Mycobacterium tuberculosis, the causative agent of tuberculosis, affects one third of the human population. After air-born infection, mycobacteria are encapsulated by alveolar macrophages, where they manage to survive the immune response and adapt to a limited availability of nutrients. Despite the importance of understanding mycobacterial metabolic adaptations for developing effective anti-tuberculosis therapies, metabolic fluxes in mycobacteria have yet been poorly described.
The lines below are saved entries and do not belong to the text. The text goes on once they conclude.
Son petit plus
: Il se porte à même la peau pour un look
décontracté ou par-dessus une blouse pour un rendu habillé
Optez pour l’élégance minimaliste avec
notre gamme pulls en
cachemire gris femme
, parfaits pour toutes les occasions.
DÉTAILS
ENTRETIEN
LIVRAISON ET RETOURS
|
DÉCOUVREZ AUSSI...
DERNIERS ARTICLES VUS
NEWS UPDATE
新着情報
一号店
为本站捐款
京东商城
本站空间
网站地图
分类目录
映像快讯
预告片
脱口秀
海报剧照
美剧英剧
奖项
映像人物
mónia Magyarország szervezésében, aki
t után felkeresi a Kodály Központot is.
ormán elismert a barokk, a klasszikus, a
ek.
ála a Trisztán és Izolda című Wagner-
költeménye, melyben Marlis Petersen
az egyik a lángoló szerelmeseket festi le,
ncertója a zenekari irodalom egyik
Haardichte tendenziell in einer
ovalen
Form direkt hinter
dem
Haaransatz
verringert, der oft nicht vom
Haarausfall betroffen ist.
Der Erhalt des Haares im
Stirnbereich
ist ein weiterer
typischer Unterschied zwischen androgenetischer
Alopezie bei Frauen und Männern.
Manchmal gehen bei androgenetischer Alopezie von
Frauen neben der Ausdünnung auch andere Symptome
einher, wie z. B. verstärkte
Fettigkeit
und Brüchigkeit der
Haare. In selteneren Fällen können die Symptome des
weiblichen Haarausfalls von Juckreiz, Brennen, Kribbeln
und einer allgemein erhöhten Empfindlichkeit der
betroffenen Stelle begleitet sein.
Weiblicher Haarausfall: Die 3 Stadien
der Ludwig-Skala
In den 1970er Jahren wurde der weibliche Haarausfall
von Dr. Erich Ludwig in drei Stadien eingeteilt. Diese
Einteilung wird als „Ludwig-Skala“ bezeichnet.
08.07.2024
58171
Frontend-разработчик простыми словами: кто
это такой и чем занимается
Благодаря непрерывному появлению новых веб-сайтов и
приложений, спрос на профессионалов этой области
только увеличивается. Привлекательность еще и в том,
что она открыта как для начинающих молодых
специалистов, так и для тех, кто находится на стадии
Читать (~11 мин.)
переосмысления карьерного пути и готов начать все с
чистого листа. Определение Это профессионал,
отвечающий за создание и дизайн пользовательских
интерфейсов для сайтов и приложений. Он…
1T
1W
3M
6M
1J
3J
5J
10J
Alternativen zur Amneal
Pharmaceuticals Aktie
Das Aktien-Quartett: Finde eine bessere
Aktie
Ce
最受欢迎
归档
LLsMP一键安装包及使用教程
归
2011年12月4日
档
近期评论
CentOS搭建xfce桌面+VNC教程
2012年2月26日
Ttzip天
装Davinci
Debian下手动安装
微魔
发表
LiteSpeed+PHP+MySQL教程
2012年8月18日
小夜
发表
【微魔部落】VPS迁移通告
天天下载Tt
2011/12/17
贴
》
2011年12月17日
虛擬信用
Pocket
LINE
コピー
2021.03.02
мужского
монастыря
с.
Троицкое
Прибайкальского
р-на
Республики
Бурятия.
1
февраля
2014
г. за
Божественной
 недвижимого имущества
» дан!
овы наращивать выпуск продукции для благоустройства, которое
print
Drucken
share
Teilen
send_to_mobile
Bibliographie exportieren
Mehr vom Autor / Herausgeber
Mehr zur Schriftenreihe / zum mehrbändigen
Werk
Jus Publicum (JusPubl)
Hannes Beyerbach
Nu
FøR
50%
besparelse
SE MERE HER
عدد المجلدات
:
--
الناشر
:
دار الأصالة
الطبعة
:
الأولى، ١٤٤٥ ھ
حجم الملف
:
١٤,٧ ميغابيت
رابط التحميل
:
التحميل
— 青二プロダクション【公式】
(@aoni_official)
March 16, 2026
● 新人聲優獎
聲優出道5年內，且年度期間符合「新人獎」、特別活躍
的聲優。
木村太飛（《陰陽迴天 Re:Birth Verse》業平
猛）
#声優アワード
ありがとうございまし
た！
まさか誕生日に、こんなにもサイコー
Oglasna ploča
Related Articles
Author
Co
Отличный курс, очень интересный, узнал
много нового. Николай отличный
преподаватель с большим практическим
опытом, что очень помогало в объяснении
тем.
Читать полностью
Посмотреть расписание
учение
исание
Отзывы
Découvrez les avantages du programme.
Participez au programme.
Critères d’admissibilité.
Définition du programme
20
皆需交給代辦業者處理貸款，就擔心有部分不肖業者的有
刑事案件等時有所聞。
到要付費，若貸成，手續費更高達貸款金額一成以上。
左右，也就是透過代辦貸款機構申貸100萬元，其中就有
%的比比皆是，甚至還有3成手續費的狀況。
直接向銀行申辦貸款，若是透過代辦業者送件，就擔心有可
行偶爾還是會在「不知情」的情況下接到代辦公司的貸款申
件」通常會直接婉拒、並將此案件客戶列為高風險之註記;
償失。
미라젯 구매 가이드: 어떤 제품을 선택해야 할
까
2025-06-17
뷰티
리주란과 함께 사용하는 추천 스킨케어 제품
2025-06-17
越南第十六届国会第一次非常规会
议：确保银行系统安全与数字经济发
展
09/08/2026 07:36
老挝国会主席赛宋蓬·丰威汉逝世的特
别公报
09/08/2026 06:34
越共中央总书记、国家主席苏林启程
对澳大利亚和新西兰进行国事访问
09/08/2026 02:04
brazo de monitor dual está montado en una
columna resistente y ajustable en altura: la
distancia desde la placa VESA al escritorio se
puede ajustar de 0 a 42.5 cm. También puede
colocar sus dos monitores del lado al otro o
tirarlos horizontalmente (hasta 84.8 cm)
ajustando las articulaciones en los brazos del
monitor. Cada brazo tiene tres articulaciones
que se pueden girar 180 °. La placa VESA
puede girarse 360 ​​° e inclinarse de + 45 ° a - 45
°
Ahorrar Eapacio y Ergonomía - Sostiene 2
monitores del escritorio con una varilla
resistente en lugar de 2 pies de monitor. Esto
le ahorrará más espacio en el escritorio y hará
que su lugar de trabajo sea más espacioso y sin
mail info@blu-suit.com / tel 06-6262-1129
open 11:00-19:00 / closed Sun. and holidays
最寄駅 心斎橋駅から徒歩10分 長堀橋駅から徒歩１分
We use Mycobacterium smegmatis as a model organism to study mycobacterial flux rearrangements during growth on multiple substrates. It has been shown that mycobacteria co-utilize glycolytic and gluconeogenic carbon sources and optimize their flux distributions to increase growth and metabolic robustness. We aim at estimating and analyzing flux rearrangements under such multi-substrate conditions to achieve a better understanding of mycobacterial metabolic plasticity.

Project description

First, M. smegmatis will be grown on single carbon sources and on combinations of those (glucose and acetate, glucose and propionate, propionate and acetate) and the physiological parameters (growth and uptake rates) will be measured to quantitatively assess the benefits of co-metabolism. Second, 13C-labeling experiments with different labeling strategies will be performed to estimate metabolic fluxes with the standard isotope balancing method and flux ratio analysis methods developed in the lab. Third, mutant strains lacking enzymes involved in anaplerosis via the glyoxylate shunt will be used to challenge the hypothesis of advantageous co-metabolism. Overall, the project should describe metabolic fluxes in mycobacteria co-metabolizing multiple substrates and hence provide a better understanding of the mechanisms of flux regulation in these bacteria.

Methods

Basic microbiology protocols, 13C-labeling techniques, liquid chromatography, metabolite mass-spectrometry measurements (LC-MS/MS, GC-MS), stationary 13C flux analysis (global isotope balancing, flux ratio analysis).

Requirements

The candidate should have a strong interest in doing basic research, learning new experimental and data analysis techniques and be ready to perform scientific communications in English. No prior knowledge is required, however, either wet lab experience or basic programming skills (MatLab, anything else) would be advantageous.